- Data supplied
- Opening Delimiter -

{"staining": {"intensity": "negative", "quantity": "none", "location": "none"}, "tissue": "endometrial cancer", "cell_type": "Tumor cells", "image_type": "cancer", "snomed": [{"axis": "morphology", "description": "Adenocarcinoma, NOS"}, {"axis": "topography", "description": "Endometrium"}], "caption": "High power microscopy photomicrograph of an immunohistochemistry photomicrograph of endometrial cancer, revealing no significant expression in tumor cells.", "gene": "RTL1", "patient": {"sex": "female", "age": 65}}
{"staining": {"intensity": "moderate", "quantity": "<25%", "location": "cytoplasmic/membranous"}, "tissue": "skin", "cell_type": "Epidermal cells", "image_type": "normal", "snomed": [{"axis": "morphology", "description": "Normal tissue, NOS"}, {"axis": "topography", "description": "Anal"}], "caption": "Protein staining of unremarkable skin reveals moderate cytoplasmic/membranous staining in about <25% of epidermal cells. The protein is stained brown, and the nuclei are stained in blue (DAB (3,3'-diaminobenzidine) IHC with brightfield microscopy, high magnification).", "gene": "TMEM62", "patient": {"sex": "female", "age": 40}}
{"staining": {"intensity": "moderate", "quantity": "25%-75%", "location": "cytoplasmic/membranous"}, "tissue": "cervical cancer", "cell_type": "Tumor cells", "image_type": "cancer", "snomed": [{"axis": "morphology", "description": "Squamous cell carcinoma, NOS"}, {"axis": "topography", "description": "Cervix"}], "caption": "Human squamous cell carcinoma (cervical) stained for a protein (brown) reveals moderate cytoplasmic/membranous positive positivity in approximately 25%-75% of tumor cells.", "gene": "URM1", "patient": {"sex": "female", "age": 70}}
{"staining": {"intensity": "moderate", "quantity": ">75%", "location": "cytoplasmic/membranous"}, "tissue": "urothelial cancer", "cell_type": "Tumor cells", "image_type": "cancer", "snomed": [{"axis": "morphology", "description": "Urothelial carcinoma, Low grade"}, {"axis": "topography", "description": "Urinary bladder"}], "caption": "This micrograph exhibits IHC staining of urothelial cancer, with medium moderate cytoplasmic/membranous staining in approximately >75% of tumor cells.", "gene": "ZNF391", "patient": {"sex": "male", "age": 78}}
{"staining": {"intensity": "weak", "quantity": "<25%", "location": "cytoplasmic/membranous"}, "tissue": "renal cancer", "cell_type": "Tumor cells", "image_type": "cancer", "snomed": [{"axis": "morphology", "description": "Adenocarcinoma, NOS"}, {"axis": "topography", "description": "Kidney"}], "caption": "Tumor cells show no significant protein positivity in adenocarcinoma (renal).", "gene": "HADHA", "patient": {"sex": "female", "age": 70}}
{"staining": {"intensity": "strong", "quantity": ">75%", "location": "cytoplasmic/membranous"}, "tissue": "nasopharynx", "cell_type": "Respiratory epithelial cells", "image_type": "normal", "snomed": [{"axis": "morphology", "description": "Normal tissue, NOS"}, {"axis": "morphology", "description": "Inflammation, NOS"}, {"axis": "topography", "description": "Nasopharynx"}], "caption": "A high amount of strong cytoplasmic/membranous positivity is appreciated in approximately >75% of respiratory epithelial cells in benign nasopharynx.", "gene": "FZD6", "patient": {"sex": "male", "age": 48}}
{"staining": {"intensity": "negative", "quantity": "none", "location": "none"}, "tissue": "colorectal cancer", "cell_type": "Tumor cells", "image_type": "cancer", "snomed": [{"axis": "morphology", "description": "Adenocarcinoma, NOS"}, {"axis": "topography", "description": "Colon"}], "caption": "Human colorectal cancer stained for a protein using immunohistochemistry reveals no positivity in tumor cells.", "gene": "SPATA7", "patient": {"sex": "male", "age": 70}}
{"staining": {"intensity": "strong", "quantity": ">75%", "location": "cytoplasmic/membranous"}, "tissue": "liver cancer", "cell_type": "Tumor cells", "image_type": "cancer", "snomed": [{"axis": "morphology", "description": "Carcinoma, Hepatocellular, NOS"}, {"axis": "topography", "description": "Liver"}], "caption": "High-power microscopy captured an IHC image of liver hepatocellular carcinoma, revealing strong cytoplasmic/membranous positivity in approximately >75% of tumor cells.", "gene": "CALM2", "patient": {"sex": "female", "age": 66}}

- Closing Delimiter -

- What the exercise asks
The lines from the one with "colorectal cancer stained" through the final line of the data are to be reproduced exactly, both included, with no other lines.

- Answer to this task
{"staining": {"intensity": "negative", "quantity": "none", "location": "none"}, "tissue": "colorectal cancer", "cell_type": "Tumor cells", "image_type": "cancer", "snomed": [{"axis": "morphology", "description": "Adenocarcinoma, NOS"}, {"axis": "topography", "description": "Colon"}], "caption": "Human colorectal cancer stained for a protein using immunohistochemistry reveals no positivity in tumor cells.", "gene": "SPATA7", "patient": {"sex": "male", "age": 70}}
{"staining": {"intensity": "strong", "quantity": ">75%", "location": "cytoplasmic/membranous"}, "tissue": "liver cancer", "cell_type": "Tumor cells", "image_type": "cancer", "snomed": [{"axis": "morphology", "description": "Carcinoma, Hepatocellular, NOS"}, {"axis": "topography", "description": "Liver"}], "caption": "High-power microscopy captured an IHC image of liver hepatocellular carcinoma, revealing strong cytoplasmic/membranous positivity in approximately >75% of tumor cells.", "gene": "CALM2", "patient": {"sex": "female", "age": 66}}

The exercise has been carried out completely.